Железный мост
Железный мост
Кулибин проснулся от криков на улице. Он по-стариковски не сразу очнулся от сновидений. А раскрывши глаза, увидел, что горница не по-хорошему светла: отблески пламени танцевали по стенам. Пахло дымом.
Иван Петрович разбудил жену и босой, накинув, что под руку попалось, бросился к окну. Пылало четыре не то пять соседних строений. Ветер уже забросил головню к кулибинскому дому. Занялась галерейка, обведенная вкруг дома, полз огонь по ступенькам переднего крыльца…
Вынес Иван Петрович трех своих малых дочерей и вернулся с заднего крыльца в дом. Свет пламени не пробивал дымной стены. Задыхаясь от нестерпимого кашля, ощупью собирал Иван Петрович со стола, из укладок чертежи да нужные бумаги и выбрасывал в окно. А более ничего не успел. Почему-то сорвал со стены часы с кукушкой, сунул под мышку и, шатаясь, пробрался к выходу.
Час был еще не поздний. Баре, возвращаясь в колясках и каретах из театра, приказывали кучерам свернуть к Успенскому съезду: нежданное представление пышнее театрального. Они смотрели, как суетился простой люд, неумело пытаясь отстоять еще не охваченные огнем дома, жалостливо покачивали головой, слушая причитания погорельцев, народа все небогатого, терявшего и кров и пожитки.
Дом Кулибина стоял на холме, в стороне от пожара, и отстоять его было возможно – сокрушить галерейку да крыльцо.

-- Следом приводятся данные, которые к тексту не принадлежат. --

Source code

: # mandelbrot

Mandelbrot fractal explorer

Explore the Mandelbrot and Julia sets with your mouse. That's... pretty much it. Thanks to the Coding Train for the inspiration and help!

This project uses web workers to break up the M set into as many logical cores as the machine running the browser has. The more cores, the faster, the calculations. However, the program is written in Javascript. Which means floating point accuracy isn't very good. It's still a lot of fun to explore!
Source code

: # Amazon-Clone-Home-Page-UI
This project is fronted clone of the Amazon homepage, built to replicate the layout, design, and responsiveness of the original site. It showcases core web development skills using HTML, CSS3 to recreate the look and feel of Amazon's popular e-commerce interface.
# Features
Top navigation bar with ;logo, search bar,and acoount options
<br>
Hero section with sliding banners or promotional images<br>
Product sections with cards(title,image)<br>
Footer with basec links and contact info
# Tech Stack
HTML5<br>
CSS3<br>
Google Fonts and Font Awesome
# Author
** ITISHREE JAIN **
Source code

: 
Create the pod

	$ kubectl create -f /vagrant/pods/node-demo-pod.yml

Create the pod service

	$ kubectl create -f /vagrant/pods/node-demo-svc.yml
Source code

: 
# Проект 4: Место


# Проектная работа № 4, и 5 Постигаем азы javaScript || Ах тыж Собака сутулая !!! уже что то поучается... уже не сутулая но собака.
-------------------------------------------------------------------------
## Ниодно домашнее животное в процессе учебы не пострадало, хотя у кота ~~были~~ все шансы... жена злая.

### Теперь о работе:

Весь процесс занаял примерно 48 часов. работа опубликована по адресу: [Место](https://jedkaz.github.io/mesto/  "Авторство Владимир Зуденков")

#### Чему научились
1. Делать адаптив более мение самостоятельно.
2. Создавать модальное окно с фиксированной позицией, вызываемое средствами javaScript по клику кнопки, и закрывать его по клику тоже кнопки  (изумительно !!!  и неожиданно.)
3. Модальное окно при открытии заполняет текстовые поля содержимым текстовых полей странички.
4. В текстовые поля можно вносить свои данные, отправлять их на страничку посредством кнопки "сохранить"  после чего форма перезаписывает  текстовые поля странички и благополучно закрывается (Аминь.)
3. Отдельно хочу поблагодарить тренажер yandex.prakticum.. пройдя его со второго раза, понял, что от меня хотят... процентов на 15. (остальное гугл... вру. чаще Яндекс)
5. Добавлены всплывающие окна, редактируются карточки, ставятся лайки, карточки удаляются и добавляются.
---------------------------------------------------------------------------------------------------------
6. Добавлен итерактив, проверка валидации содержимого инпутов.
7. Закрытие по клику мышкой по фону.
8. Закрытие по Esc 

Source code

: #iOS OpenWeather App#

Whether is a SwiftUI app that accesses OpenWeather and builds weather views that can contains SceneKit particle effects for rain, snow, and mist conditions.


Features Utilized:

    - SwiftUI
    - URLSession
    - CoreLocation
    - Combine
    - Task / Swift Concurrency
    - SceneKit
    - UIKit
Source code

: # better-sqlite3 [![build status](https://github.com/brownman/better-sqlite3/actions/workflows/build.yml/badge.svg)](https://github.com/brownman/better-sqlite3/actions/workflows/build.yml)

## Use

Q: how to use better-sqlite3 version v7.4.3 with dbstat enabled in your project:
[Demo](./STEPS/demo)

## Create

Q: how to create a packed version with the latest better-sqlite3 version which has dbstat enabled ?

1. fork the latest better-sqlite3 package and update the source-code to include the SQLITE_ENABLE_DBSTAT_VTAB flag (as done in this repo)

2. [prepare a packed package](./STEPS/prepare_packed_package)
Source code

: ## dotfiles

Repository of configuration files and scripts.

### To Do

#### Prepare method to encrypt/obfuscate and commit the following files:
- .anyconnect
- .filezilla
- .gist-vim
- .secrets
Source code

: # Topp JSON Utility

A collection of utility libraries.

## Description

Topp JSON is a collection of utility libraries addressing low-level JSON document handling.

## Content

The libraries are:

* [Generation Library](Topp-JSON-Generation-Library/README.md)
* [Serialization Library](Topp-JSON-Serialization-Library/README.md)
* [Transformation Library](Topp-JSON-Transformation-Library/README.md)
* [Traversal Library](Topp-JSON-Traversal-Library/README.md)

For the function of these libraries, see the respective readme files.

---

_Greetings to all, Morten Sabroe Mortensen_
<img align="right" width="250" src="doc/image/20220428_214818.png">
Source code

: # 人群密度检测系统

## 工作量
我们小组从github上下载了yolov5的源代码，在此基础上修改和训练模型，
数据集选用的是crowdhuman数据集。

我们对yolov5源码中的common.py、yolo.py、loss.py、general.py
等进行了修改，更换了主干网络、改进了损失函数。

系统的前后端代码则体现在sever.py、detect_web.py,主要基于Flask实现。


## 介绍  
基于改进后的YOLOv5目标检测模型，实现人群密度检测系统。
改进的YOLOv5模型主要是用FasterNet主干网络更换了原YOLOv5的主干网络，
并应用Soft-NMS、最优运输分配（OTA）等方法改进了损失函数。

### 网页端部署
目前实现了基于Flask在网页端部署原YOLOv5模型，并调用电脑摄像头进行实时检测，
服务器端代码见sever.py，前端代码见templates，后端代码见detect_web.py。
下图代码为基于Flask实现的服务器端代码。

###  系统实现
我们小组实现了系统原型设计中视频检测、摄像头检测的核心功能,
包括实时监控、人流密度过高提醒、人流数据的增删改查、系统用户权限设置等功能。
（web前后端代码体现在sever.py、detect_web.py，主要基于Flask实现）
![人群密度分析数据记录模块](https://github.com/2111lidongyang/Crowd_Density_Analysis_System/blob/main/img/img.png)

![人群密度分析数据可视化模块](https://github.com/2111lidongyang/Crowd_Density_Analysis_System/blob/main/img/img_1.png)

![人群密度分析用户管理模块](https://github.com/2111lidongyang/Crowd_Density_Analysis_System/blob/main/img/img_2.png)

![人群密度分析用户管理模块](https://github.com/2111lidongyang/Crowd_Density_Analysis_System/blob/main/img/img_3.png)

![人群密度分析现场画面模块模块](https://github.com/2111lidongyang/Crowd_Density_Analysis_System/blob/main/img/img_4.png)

Зрители в каретах бились об заклад, сгорит ли кулибинский дом.
Не хватало воды, не хватало багров рушить занявшиеся пристройки да заборы. А криком и толчеей не собьешь огня…
И вот обвалилась с треском верхняя светелка кулибинского дома, весело поднялся к небу огонь, насквозь просветив еще крепко стоявший дом, словно пышная иллюминация, какие сочинял Иван Петрович князю Таврическому.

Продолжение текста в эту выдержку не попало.